*** INPUT RECORDS

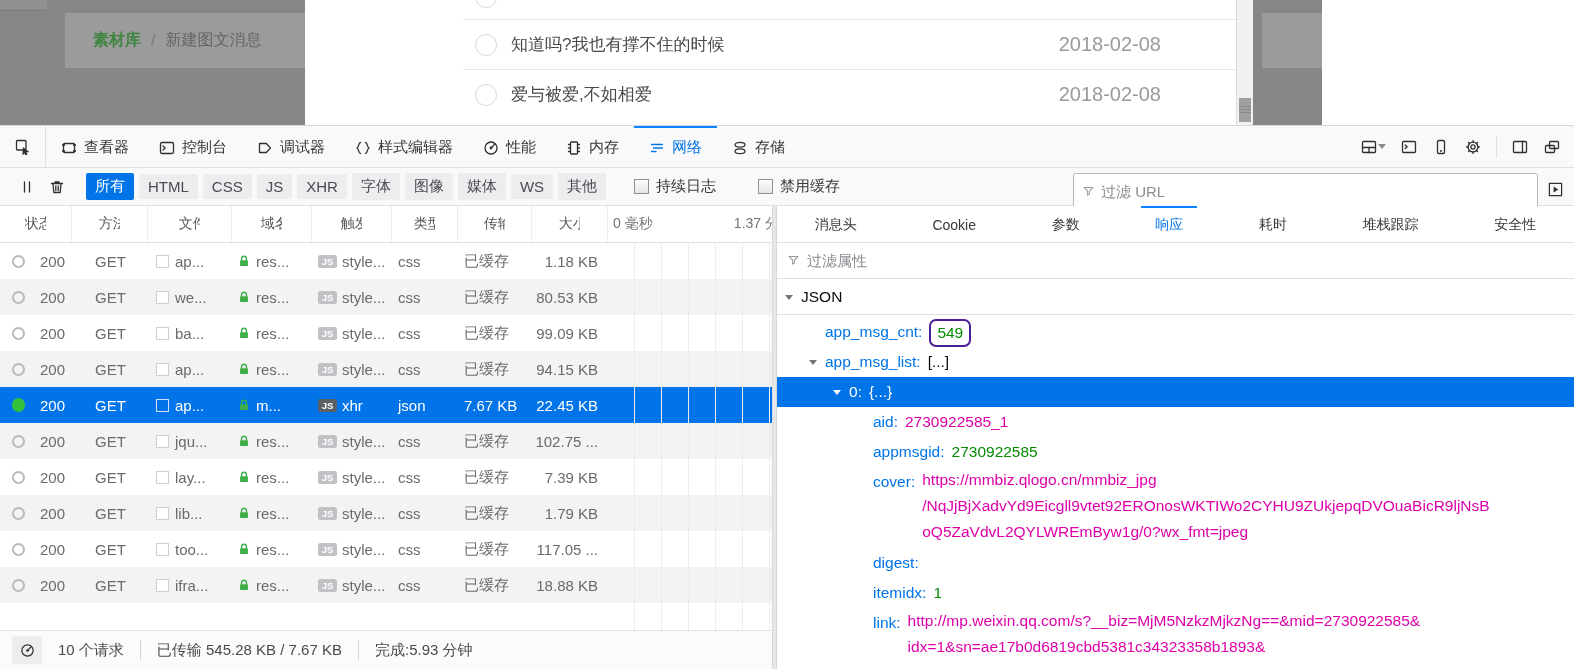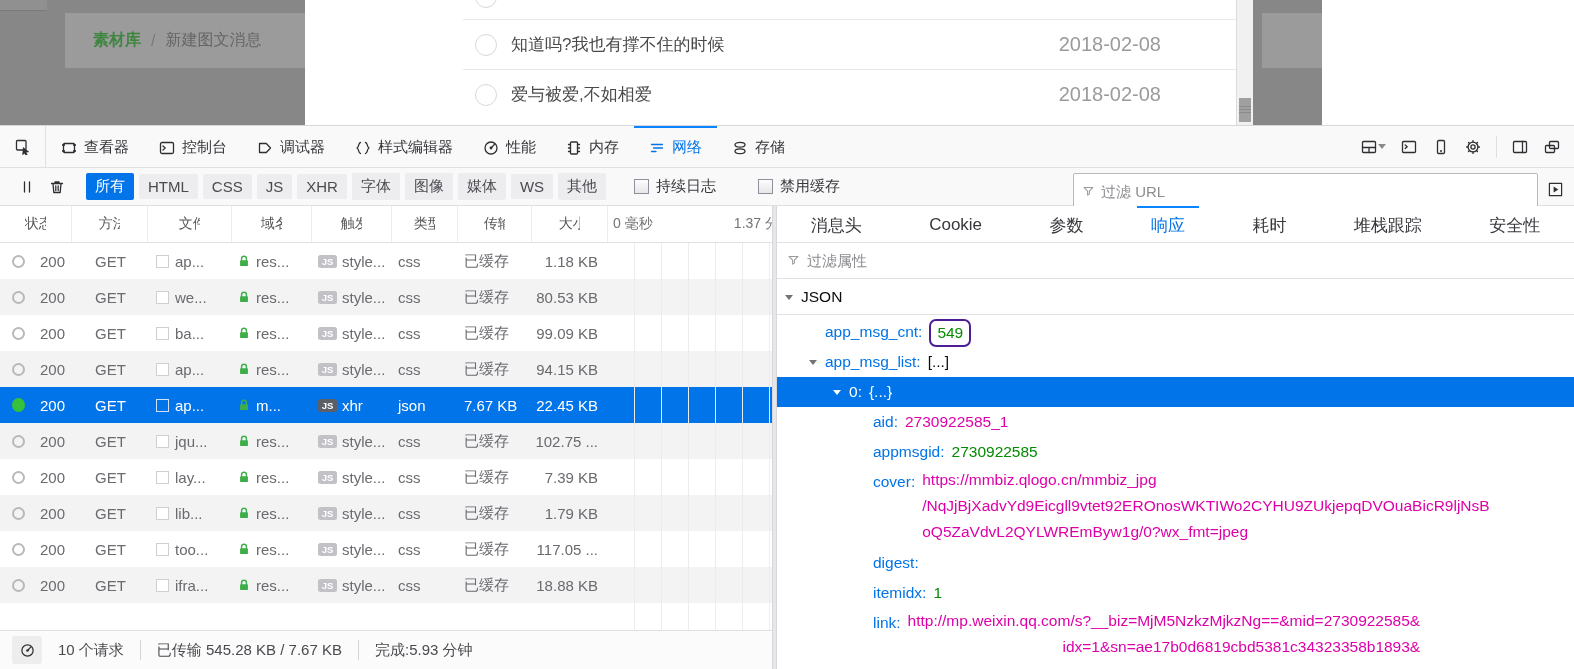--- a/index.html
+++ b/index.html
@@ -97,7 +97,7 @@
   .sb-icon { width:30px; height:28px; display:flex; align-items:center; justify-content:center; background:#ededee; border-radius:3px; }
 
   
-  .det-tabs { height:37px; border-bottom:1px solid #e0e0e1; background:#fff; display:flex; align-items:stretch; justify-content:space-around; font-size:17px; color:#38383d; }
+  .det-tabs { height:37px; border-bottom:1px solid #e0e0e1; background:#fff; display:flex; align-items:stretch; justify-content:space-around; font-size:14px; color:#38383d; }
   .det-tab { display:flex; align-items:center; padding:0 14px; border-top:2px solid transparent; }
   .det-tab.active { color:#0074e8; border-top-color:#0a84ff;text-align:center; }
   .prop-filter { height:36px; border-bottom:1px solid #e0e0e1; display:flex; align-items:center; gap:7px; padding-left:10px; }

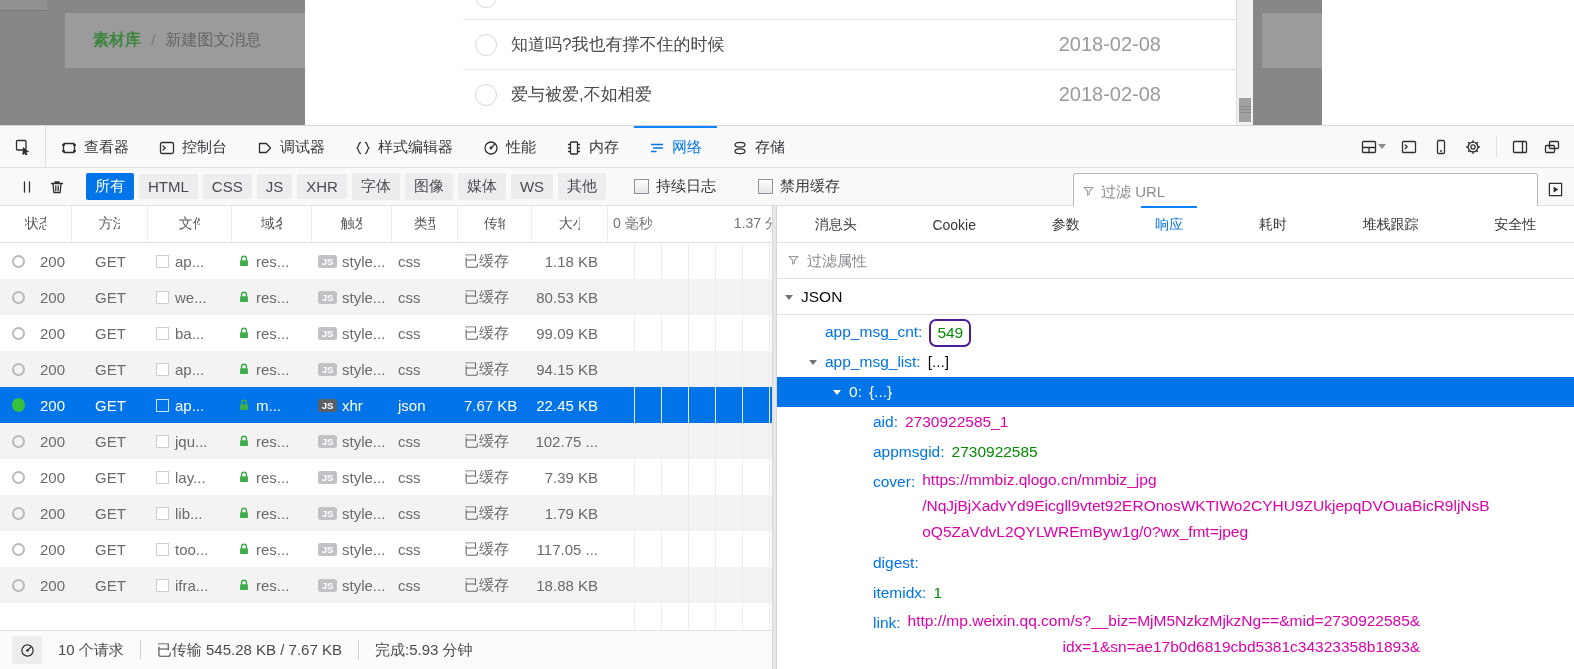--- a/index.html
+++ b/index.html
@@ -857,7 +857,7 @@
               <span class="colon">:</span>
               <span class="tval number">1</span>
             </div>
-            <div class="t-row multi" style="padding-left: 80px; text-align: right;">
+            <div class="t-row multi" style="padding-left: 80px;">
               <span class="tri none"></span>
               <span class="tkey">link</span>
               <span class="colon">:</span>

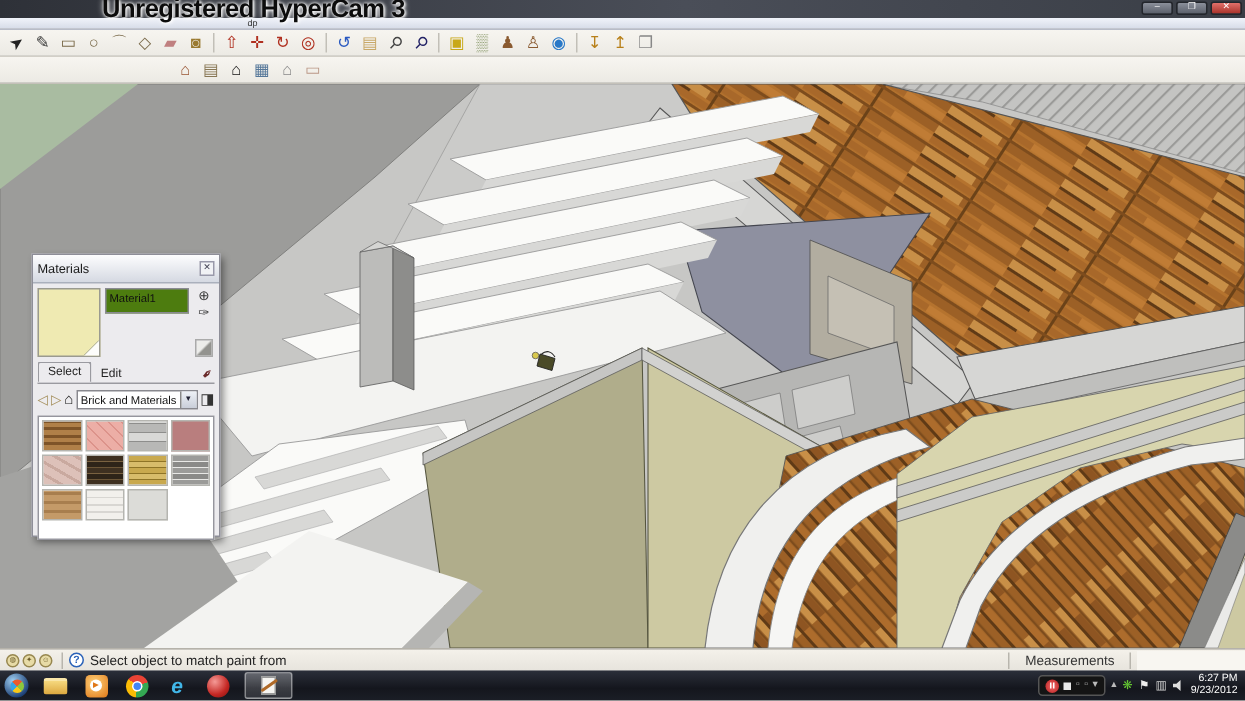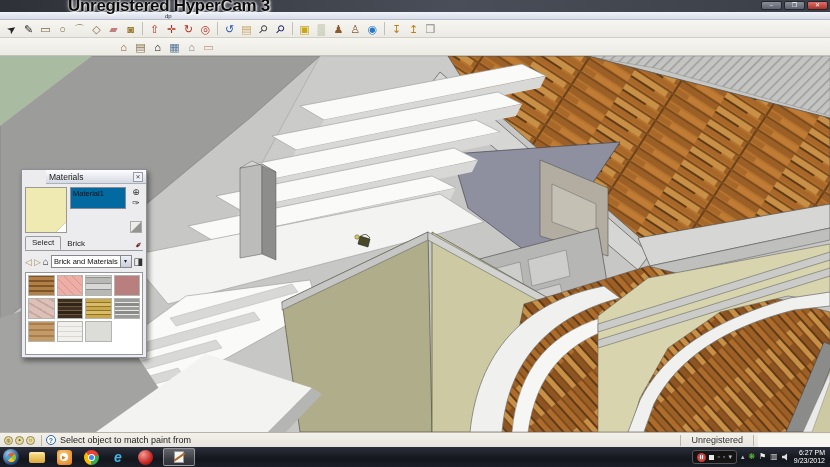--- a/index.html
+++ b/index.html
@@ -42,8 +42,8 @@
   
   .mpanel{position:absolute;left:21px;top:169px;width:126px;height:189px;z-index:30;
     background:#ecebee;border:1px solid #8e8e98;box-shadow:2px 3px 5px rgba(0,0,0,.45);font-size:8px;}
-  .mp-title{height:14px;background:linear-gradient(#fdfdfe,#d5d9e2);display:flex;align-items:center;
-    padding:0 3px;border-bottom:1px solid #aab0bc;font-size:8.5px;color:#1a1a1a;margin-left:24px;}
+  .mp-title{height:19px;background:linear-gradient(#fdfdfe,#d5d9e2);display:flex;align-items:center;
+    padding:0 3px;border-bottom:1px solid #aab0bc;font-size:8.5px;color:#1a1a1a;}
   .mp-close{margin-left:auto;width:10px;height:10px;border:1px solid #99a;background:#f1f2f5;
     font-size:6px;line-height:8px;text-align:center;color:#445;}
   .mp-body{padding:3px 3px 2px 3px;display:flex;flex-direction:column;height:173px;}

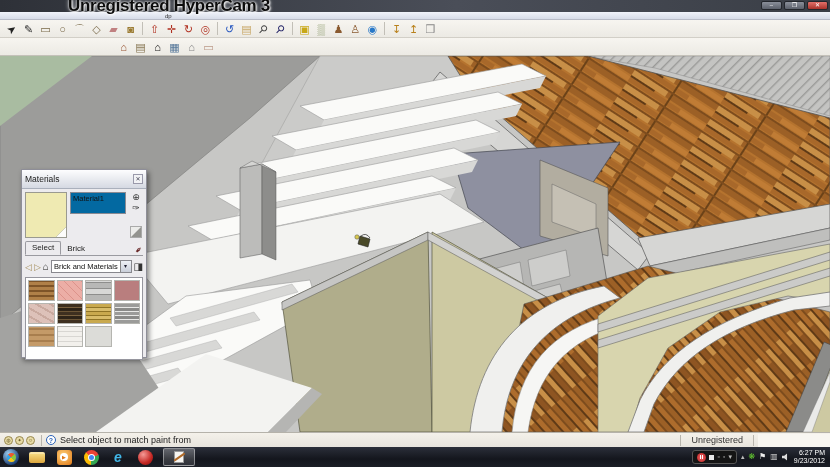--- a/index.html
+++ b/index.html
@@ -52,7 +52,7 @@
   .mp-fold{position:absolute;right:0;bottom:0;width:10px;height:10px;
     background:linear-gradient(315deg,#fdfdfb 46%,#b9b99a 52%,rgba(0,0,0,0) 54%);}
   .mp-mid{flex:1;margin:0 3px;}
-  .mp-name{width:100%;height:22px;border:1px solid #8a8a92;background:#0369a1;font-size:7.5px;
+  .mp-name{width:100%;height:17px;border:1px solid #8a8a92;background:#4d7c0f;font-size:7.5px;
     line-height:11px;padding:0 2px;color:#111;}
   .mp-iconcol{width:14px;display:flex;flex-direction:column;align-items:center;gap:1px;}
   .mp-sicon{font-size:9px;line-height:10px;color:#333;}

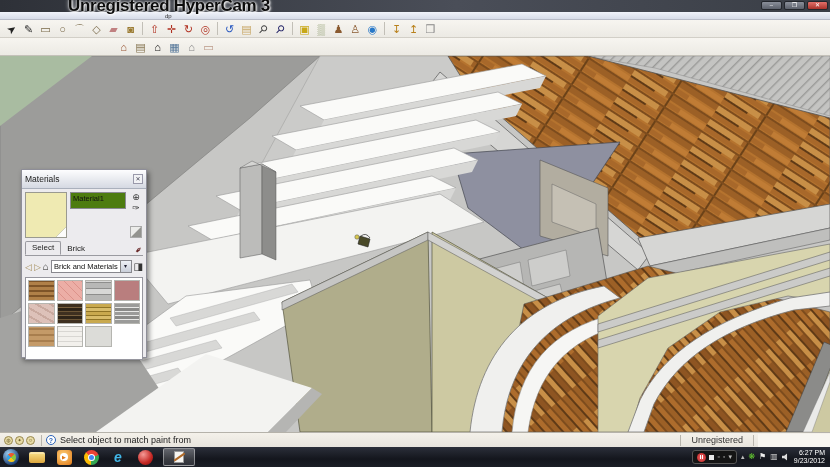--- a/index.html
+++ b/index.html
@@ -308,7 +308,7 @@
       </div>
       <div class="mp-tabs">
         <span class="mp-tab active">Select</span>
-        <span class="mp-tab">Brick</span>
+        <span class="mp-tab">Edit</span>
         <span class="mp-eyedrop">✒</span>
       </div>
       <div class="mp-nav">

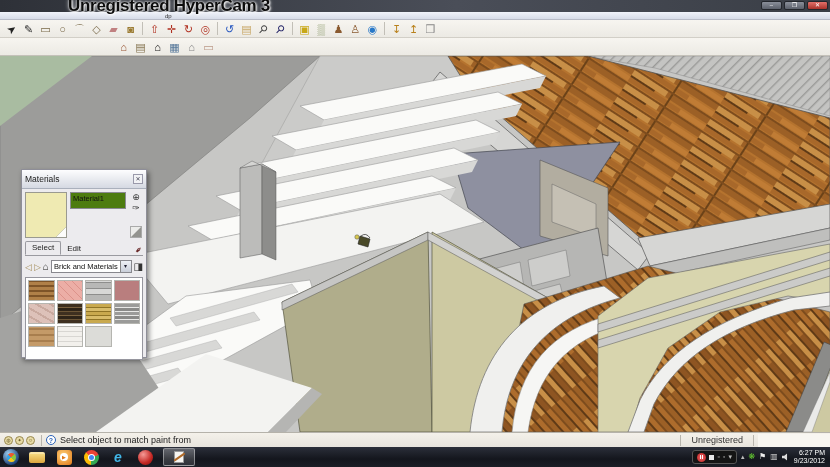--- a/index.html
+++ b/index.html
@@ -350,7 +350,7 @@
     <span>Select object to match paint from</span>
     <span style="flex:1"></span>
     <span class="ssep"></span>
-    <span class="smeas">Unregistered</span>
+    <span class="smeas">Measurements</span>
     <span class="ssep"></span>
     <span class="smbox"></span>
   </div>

******

The answer consists of the lines above that include the word "absolute", each copied exactly.

--- EXERCISE OUTPUT ---
   .mpanel{position:absolute;left:21px;top:169px;width:126px;height:189px;z-index:30;
   .mp-fold{position:absolute;right:0;bottom:0;width:10px;height:10px;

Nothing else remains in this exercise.